Les succès de Bell avaient suscité des rancœurs et peut-être certaines jalousies. Ce n’était pas le cas de Marlowe qui souhaitait, selon ses termes, « révolutionner l’usage du téléphone ». Il était parti du constat assez banal que les animaux disposaient de sens bien plus développés que les nôtres et qu’ils pouvaient ainsi échanger à distance.
Il avait imaginé l’appareil ci-dessus, un mélange bizarre de techniques et de chihuahua.
C’est en composant le premier numéro qu’il eut sa première surprise : on lui répondit par un grognement distant, puis on raccrocha. Ce bref succès l’enthousiasma, il sentait déjà les odeurs puissantes de la victoire.
Il composa un deuxième numéro, cette fois-ci longue distance, et attendit plein d’espoirs. La tonalité mit un certain temps à s’établir, mais au bout de quelques secondes il entendit très distinctement les tût-tût de la connexion lointaine.
On finit par décrocher.
Sa deuxième surprise fut un ouah-ouah interrogatif qu’il interpréta sans aucun doute possible comme provenant d’un saint-bernard. Ne sachant trop comment répondre et toujours sous le coup de son étonnement, il eut cette phrase qui ne restera pas dans les mémoires : « Y’a quelqu’un ? »

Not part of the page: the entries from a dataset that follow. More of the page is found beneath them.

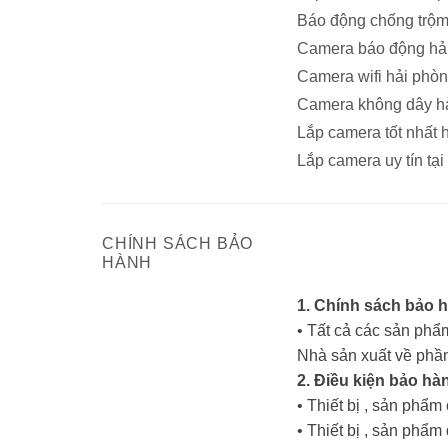
Báo động chống trộm 
Camera báo động hả
Camera wifi hải phò
Camera không dây h
Lắp camera tốt nhất 
Lắp camera uy tín tại
CHÍNH SÁCH BẢO
HÀNH
1. Chính sách bảo 
• Tất cả các sản phẩm
Nhà sản xuất về phần
2. Điều kiện bảo hà
• Thiết bị , sản phẩ
• Thiết bị , sản ph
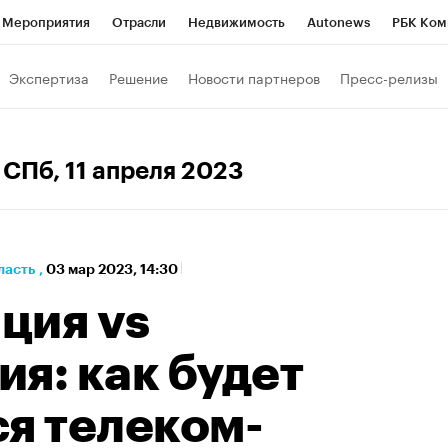
Мероприятия
Отрасли
Недвижимость
Autonews
РБК Ком
а управления РБК
РБК Образование
РБК Курсы
РБК Life
Т
Экспертиза
Решение
Новости партнеров
Пресс-релизы
Город
Стиль
Крипто
РБК Бизнес-среда
Дискуссионный к
Франшизы
Газета
Спецпроекты СПб
Конференции СПб
 СПб
, 11 апреля 2023
Политика
Экономика
Бизнес
Технологии и медиа
Фин
ласть
,
03 мар 2023, 14:30
ция vs
я: как будет
ся телеком-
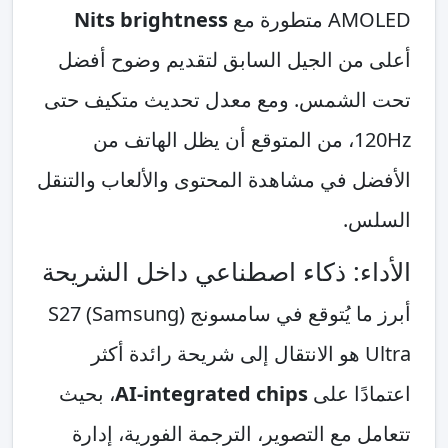
AMOLED متطورة مع
Nits brightness
أعلى من الجيل السابق لتقديم وضوح أفضل
تحت الشمس. ومع معدل تحديث متكيف حتى
120Hz، من المتوقع أن يظل الهاتف من
الأفضل في مشاهدة المحتوى والألعاب والتنقل
السلس.
الأداء: ذكاء اصطناعي داخل الشريحة
أبرز ما يُتوقع في سامسونج (Samsung) S27
Ultra هو الانتقال إلى شريحة رائدة أكثر
اعتمادًا على
AI-integrated chips
، بحيث
تتعامل مع التصوير، الترجمة الفورية، إدارة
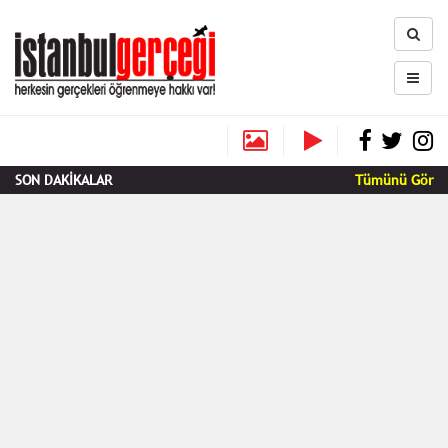
SON DAKİKALAR
Tümünü Gör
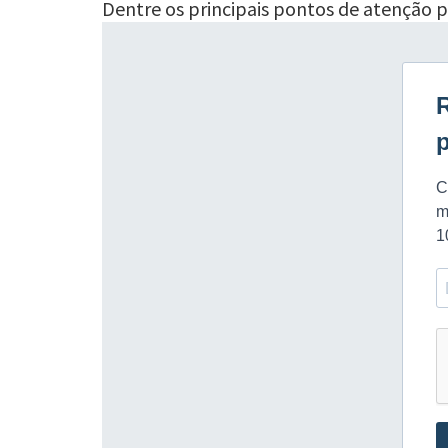
Dentre os principais pontos de atenção p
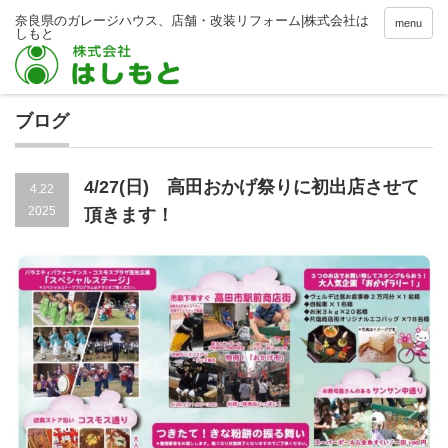
menu
ブログ
4/27(日) 高田おかげ祭りに初出店させて
4.22
2025
頂きます！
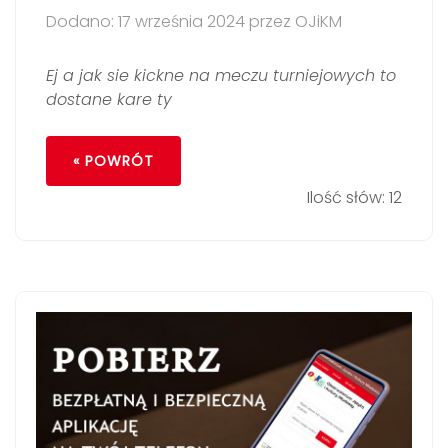
Dodano: 17 września 2024 przez OJiKM
Ej a jak sie kickne na meczu turniejowych to
dostane kare ty
« POWRÓT
Ilość słów: 12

Il reçut en retour une série d’aboiements mécontents, peu difficiles à saisir dans l’ensemble, mais absolument indéchiffrables dans le détail. On finit par raccrocher.
Le pauvre Marlowe avait bien fait une avancée spectaculaire, mais à moitié. Son appareil étrange fonctionnait parfaitement, mais sans rien connaître du langage canin, on pouvait à juste titre dire qu’il ne servait à rien.
Un peu dépité, il écrivit le soir dans son journal : « 1 : j’ai révolutionné le monde de la communication, 2 : les chiens l’avaient fait avant moi, 3 : ils n’ont absolument aucun respect pour ma découverte. »
Puis, fatigué, il se servit un bourbon en émettant un vague grognement.
Il ne remarqua pas l’œil attentif du chihuahua qui agitait sa queue en signe de réponse.